Please copy out every line of the material below, word for word and in the same order.

### PROVIDED RECORDS
---+---
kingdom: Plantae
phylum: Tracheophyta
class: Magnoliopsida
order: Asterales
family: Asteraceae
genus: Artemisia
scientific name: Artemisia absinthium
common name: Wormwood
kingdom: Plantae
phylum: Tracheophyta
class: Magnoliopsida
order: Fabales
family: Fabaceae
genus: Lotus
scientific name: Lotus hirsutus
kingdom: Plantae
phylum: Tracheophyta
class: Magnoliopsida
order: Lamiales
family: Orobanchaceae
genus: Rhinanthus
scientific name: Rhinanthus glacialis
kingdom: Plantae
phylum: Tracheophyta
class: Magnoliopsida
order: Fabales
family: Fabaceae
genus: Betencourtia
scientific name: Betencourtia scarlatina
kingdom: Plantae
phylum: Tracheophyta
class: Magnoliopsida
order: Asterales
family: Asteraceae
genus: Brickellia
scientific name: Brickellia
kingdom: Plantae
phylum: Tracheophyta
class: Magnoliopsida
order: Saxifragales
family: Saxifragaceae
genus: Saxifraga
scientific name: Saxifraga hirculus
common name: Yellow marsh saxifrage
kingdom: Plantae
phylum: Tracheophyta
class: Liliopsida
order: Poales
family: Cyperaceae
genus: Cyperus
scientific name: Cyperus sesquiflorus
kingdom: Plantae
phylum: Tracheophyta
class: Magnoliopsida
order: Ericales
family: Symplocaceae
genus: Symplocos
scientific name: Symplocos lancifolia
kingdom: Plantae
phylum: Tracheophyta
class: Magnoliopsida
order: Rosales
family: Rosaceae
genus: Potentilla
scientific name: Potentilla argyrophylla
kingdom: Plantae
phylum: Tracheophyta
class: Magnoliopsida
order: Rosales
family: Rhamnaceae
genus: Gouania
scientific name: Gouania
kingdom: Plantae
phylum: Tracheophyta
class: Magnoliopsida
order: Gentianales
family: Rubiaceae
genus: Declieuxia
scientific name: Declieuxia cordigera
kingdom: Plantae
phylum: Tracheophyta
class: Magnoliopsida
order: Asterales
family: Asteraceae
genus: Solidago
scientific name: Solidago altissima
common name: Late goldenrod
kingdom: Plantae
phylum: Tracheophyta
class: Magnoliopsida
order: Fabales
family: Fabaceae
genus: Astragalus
---+---
### ANSWER FOR THIS EXERCISE
kingdom: Plantae
phylum: Tracheophyta
class: Magnoliopsida
order: Asterales
family: Asteraceae
genus: Artemisia
scientific name: Artemisia absinthium
common name: Wormwood
kingdom: Plantae
phylum: Tracheophyta
class: Magnoliopsida
order: Fabales
family: Fabaceae
genus: Lotus
scientific name: Lotus hirsutus
kingdom: Plantae
phylum: Tracheophyta
class: Magnoliopsida
order: Lamiales
family: Orobanchaceae
genus: Rhinanthus
scientific name: Rhinanthus glacialis
kingdom: Plantae
phylum: Tracheophyta
class: Magnoliopsida
order: Fabales
family: Fabaceae
genus: Betencourtia
scientific name: Betencourtia scarlatina
kingdom: Plantae
phylum: Tracheophyta
class: Magnoliopsida
order: Asterales
family: Asteraceae
genus: Brickellia
scientific name: Brickellia
kingdom: Plantae
phylum: Tracheophyta
class: Magnoliopsida
order: Saxifragales
family: Saxifragaceae
genus: Saxifraga
scientific name: Saxifraga hirculus
common name: Yellow marsh saxifrage
kingdom: Plantae
phylum: Tracheophyta
class: Liliopsida
order: Poales
family: Cyperaceae
genus: Cyperus
scientific name: Cyperus sesquiflorus
kingdom: Plantae
phylum: Tracheophyta
class: Magnoliopsida
order: Ericales
family: Symplocaceae
genus: Symplocos
scientific name: Symplocos lancifolia
kingdom: Plantae
phylum: Tracheophyta
class: Magnoliopsida
order: Rosales
family: Rosaceae
genus: Potentilla
scientific name: Potentilla argyrophylla
kingdom: Plantae
phylum: Tracheophyta
class: Magnoliopsida
order: Rosales
family: Rhamnaceae
genus: Gouania
scientific name: Gouania
kingdom: Plantae
phylum: Tracheophyta
class: Magnoliopsida
order: Gentianales
family: Rubiaceae
genus: Declieuxia
scientific name: Declieuxia cordigera
kingdom: Plantae
phylum: Tracheophyta
class: Magnoliopsida
order: Asterales
family: Asteraceae
genus: Solidago
scientific name: Solidago altissima
common name: Late goldenrod
kingdom: Plantae
phylum: Tracheophyta
class: Magnoliopsida
order: Fabales
family: Fabaceae
genus: Astragalus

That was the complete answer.